→ **About this task**:
From the line with "transaction sequence is" through the line with "at time $t$, where", repeat the entries verbatim, both end lines included, and add nothing.

→ **Data extract**:

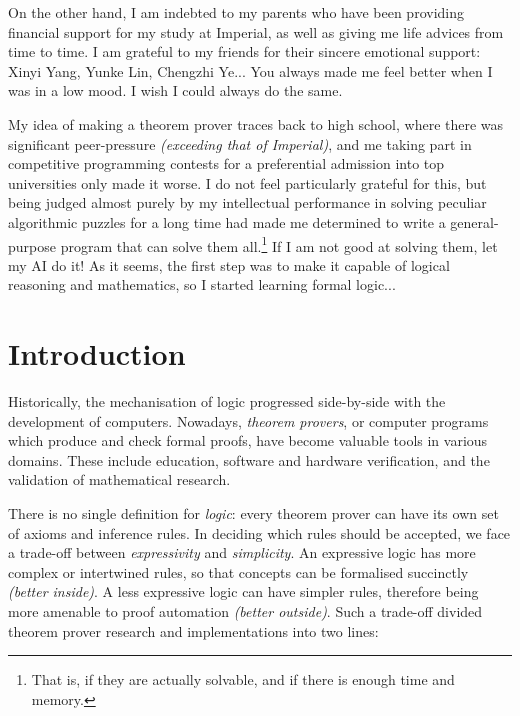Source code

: \documentclass[twoside]{report}
\begin{document}
On the other hand, I am indebted to my parents who have been providing financial support for my study at Imperial, as well as giving me life advices from time to time. I am grateful to my friends for their sincere emotional support: Xinyi Yang, Yunke Lin, Chengzhi Ye... You always made me feel better when I was in a low mood. I wish I could always do the same.

\vspace{1em}

My idea of making a theorem prover traces back to high school, where there was significant peer-pressure \emph{(exceeding that of Imperial)}, and me taking part in competitive programming contests for a preferential admission into top universities only made it worse. I do not feel particularly grateful for this, but being judged almost purely by my intellectual performance in solving peculiar algorithmic puzzles for a long time had made me determined to write a general-purpose program that can solve them all.\footnote{That is, if they are actually solvable, and if there is enough time and memory.} If I am not good at solving them, let my AI do it! As it seems, the first step was to make it capable of logical reasoning and mathematics, so I started learning formal logic...

\setcounter{page}{0}

\doublespacing
\tableofcontents
\singlespacing

\chapter{Introduction}
\label{sec:introduction}

Historically, the mechanisation of logic progressed side-by-side with the development of computers. Nowadays, \emph{theorem provers}, or computer programs which produce and check formal proofs, have become valuable tools in various domains. These include education, software and hardware verification, and the validation of mathematical research.

There is no single definition for \emph{logic}: every theorem prover can have its own set of axioms and inference rules. In deciding which rules should be accepted, we face a trade-off between \emph{expressivity} and \emph{simplicity}. An expressive logic has more complex or intertwined rules, so that concepts can be formalised succinctly \emph{(better inside)}. A less expressive logic can have simpler rules, therefore being more amenable to proof automation \emph{(better outside)}. Such a trade-off divided theorem prover research and implementations into two lines:
\end{document}
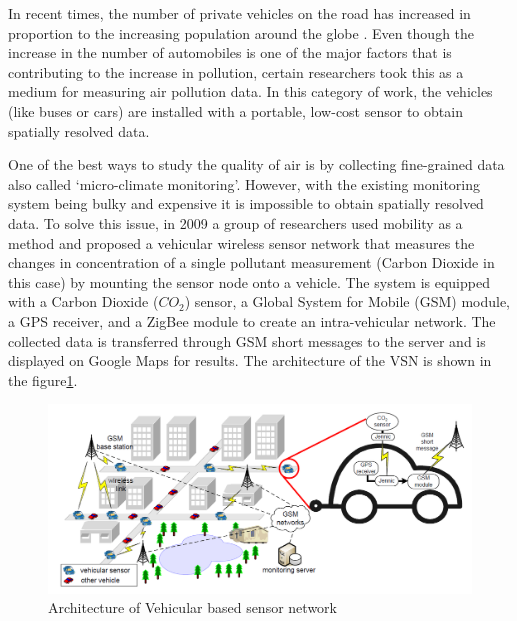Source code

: In recent times, the number of private vehicles on the road has increased in proportion to the increasing population around the globe \cite{Downs2004}. Even though the increase in the number of automobiles is one of the major factors that is contributing to the increase in pollution, certain researchers took this as a medium for measuring air pollution data. In this category of work, the vehicles (like buses or cars) are installed with a portable, low-cost sensor to obtain spatially resolved data. 
\par
 One of the best ways to study the quality of air is by collecting fine-grained data also called \lq{micro-climate monitoring}\rq. However, with the existing monitoring system being bulky and expensive it is impossible to obtain spatially resolved data. To solve this issue, in 2009 a group of researchers used mobility as a method and proposed a vehicular wireless sensor network \cite{Hu2009} that measures the changes in concentration of a single pollutant measurement (Carbon Dioxide in this case) by mounting the sensor node onto a vehicle. The system is equipped with a Carbon Dioxide ($CO_2$) sensor, a Global System for Mobile (GSM) module, a GPS receiver, and a ZigBee module to create an intra-vehicular network. The collected data is transferred through GSM short messages to the server and is displayed on Google Maps for results. The architecture of the VSN is shown in the figure\ref{vsn}. 

 \begin{figure}[h!]
  \begin{center}
  \includegraphics[scale=0.65]{./images/figure40.png}
  \end{center}
 
  \caption{Architecture of Vehicular based sensor network \cite{Hu2009}}
  
  \label{vsn}
\end{figure}
 
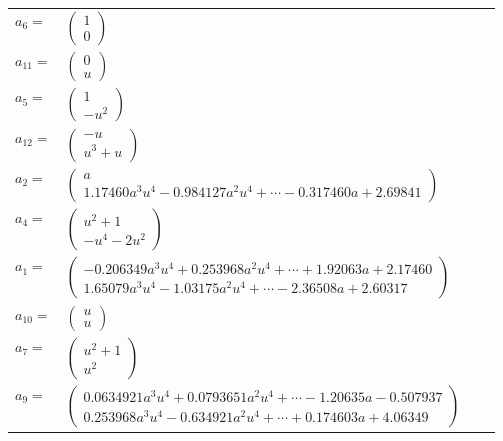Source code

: \documentclass[1p]{elsarticle_modified}
\theoremstyle{definition}
\begin{document}
\begin{tabular}{m{7pt} m{180pt} m{7pt} m{180pt} }
\flushright $a_{6}=$&$\begin{pmatrix}1\\0\end{pmatrix}$ \\
\flushright $a_{11}=$&$\begin{pmatrix}0\\u\end{pmatrix}$ \\
\flushright $a_{5}=$&$\begin{pmatrix}1\\- u^2\end{pmatrix}$ \\
\flushright $a_{12}=$&$\begin{pmatrix}- u\\u^3+u\end{pmatrix}$ \\
\flushright $a_{2}=$&$\begin{pmatrix}a\\1.17460 a^{3} u^{4}-0.984127 a^{2} u^{4}+\cdots-0.317460 a+2.69841\end{pmatrix}$ \\
\flushright $a_{4}=$&$\begin{pmatrix}u^2+1\\- u^4-2 u^2\end{pmatrix}$ \\
\flushright $a_{1}=$&$\begin{pmatrix}-0.206349 a^{3} u^{4}+0.253968 a^{2} u^{4}+\cdots+1.92063 a+2.17460\\1.65079 a^{3} u^{4}-1.03175 a^{2} u^{4}+\cdots-2.36508 a+2.60317\end{pmatrix}$ \\
\flushright $a_{10}=$&$\begin{pmatrix}u\\u\end{pmatrix}$ \\
\flushright $a_{7}=$&$\begin{pmatrix}u^2+1\\u^2\end{pmatrix}$ \\
\flushright $a_{9}=$&$\begin{pmatrix}0.0634921 a^{3} u^{4}+0.0793651 a^{2} u^{4}+\cdots-1.20635 a-0.507937\\0.253968 a^{3} u^{4}-0.634921 a^{2} u^{4}+\cdots+0.174603 a+4.06349\end{pmatrix}$ \\

\end{tabular}
\end{document}
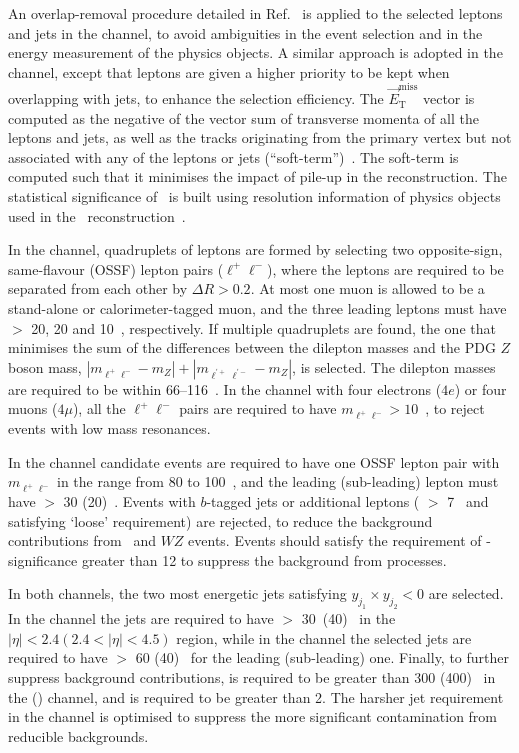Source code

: An overlap-removal procedure detailed in Ref.~\cite{Aad:2016eki} is applied to the selected leptons and jets in the \llvvjj channel,
to avoid ambiguities in the event selection and in the energy measurement of the physics objects.
A similar approach is adopted in the \lllljj channel, except that leptons are given a higher priority to be kept when overlapping with jets, to enhance the selection efficiency.
The $\vec{E}_{\mathrm{T}}^{\mathrm{miss}}$ vector is computed as the negative of the vector sum of transverse momenta of all the leptons and jets, as well as the tracks originating from the primary vertex but not associated with any of the leptons or jets (``soft-term'')~\cite{ATL-PHYS-PUB-2015-027}. The soft-term is computed such that it minimises the impact of pile-up in the \met{} reconstruction. The statistical significance of \met~is built using resolution information of physics objects used in the \met~reconstruction~\cite{ATLAS-CONF-2018-038}.

In the \lllljj channel, quadruplets of leptons are formed by selecting two opposite-sign, same-flavour (OSSF) lepton pairs ($\ell^+\ell^-$), where the leptons are required to be separated from each other by $\Delta R >0.2$.
At most one muon is allowed to be a stand-alone or calorimeter-tagged muon, and the three leading leptons must have \pt{} $>$ 20, 20 and 10~\GeV{}, respectively.
If multiple quadruplets are found, the one that minimises the sum of the differences between the dilepton masses and the PDG $Z$ boson mass,
$|m_{\ell^+\ell^-} - m_Z| + |m_{\ell^{'+}\ell^{'-}} - m_Z|$, is selected.
The dilepton masses are required to be within 66--116~\GeV{}.
In the \lllljj channel with four electrons ($4e$) or four muons ($4\mu$), all the $\ell^+\ell^-$ pairs are required to have $m_{\ell^+\ell^-} > 10$~\GeV{},
to reject events with low mass resonances. 

In the \llvvjj channel candidate events  are required to have one OSSF lepton pair with $m_{\ell^+\ell^-}$ in the range from 80 to 100~\GeV{},
and the leading (sub-leading) lepton must have \pt{} $>$ 30 (20)~\GeV{}.
Events with $b$-tagged jets or additional leptons (\pt{} $>$ 7~\GeV{} and satisfying `loose' requirement) are rejected, to reduce the background contributions from \ttbar~and $WZ$ events.
Events should satisfy the requirement of \met-significance greater than 12 to suppress the background from \Zjet processes.

In both channels, the two most energetic jets satisfying $y_{j_1} \times y_{j_2} < 0$ are selected.
In the \lllljj channel the jets are required to have \pT $>$ 30~(40)~\GeV{} in the $|\eta| < 2.4 (2.4 < |\eta| < 4.5)$ region,
while in the \llvvjj channel the selected jets are required to have \pT $>$ 60 (40)~\GeV{} for the leading (sub-leading) one.
Finally, to further suppress background contributions, \mjj is required to be greater than 300 (400)~\GeV{} in the \lllljj (\llvvjj) channel, and \dyjj is required to be greater than 2.
The harsher jet requirement in the \llvvjj channel is optimised to suppress the more significant contamination from reducible backgrounds. 

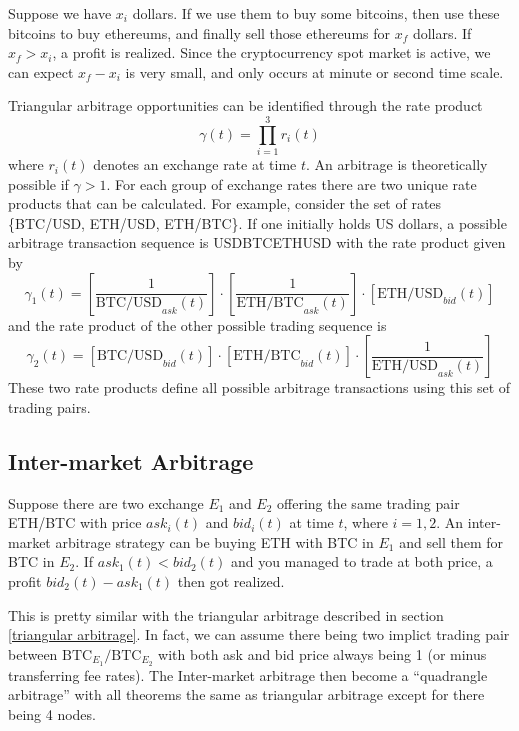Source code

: \documentclass{manuscript}
\begin{document}
    Suppose we have $x_i$ dollars. If we use them to buy some bitcoins, then use these bitcoins to buy ethereums, and
    finally sell those ethereums for $x_f$ dollars. If $x_f > x_i$, a profit is realized. Since the cryptocurrency spot
    market is active, we can expect $x_f - x_i$ is very small, and only occurs at minute or second time scale.

    Triangular arbitrage opportunities can be identified through the rate product
    \[ \gamma(t) = \prod_{i=1}^{3}r_i(t) \]
    where $r_i(t)$ denotes an exchange rate at time $t$. An arbitrage is theoretically possible if $\gamma > 1$. For each
    group of exchange rates there are two unique rate products that can be calculated. For example, consider the set of
    rates \{BTC/USD, ETH/USD, ETH/BTC\}. If one initially holds US dollars, a possible arbitrage transaction sequence is
    USD\textrightarrow{}BTC\textrightarrow{}ETH\textrightarrow{}USD with the rate product given by
    \[ \gamma_1(t) = \left[\frac{1}{\text{BTC/USD}_{ask}(t)}\right]\cdot
                     \left[\frac{1}{\text{ETH/BTC}_{ask}(t)}\right]\cdot
                     \left[\text{ETH/USD}_{bid}(t)\right] \]
    and the rate product of the other possible trading sequence is
    \[ \gamma_2(t) = \left[\text{BTC/USD}_{bid}(t)\right]\cdot
                     \left[\text{ETH/BTC}_{bid}(t)\right]\cdot
                     \left[\frac{1}{\text{ETH/USD}_{ask}(t)}\right] \]
    These two rate products define all possible arbitrage transactions using this set of trading pairs.\cite{fenn2009mirage}

    \subsection{Inter-market Arbitrage}

    Suppose there are two exchange $E_1$ and $E_2$ offering the same trading pair ETH/BTC with price $ask_i(t)$ and $bid_i(t)$
    at time $t$, where $i = {1,2}$. An inter-market arbitrage strategy can be buying ETH with BTC in $E_1$ and sell them
    for BTC in $E_2$. If $ask_1(t) < bid_2(t)$ and you managed to trade at both price, a profit $bid_2(t) - ask_1(t)$
    then got realized.

    This is pretty similar with the triangular arbitrage described in section \ref{triangular arbitrage}. In fact, we can
    assume there being two implict trading pair between $\text{BTC}_{E_1} \text{/} \text{BTC}_{E_2}$ with both ask and
    bid price always being 1 (or minus transferring fee rates). The Inter-market arbitrage then become a ``quadrangle arbitrage''
    with all theorems the same as triangular arbitrage except for there being 4 nodes.
\end{document}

→ **Output of the task**:
    rates \{BTC/USD, ETH/USD, ETH/BTC\}. If one initially holds US dollars, a possible arbitrage transaction sequence is
    USD\textrightarrow{}BTC\textrightarrow{}ETH\textrightarrow{}USD with the rate product given by
    \[ \gamma_1(t) = \left[\frac{1}{\text{BTC/USD}_{ask}(t)}\right]\cdot
                     \left[\frac{1}{\text{ETH/BTC}_{ask}(t)}\right]\cdot
                     \left[\text{ETH/USD}_{bid}(t)\right] \]
    and the rate product of the other possible trading sequence is
    \[ \gamma_2(t) = \left[\text{BTC/USD}_{bid}(t)\right]\cdot
                     \left[\text{ETH/BTC}_{bid}(t)\right]\cdot
                     \left[\frac{1}{\text{ETH/USD}_{ask}(t)}\right] \]
    These two rate products define all possible arbitrage transactions using this set of trading pairs.\cite{fenn2009mirage}

    \subsection{Inter-market Arbitrage}

    Suppose there are two exchange $E_1$ and $E_2$ offering the same trading pair ETH/BTC with price $ask_i(t)$ and $bid_i(t)$
    at time $t$, where $i = {1,2}$. An inter-market arbitrage strategy can be buying ETH with BTC in $E_1$ and sell them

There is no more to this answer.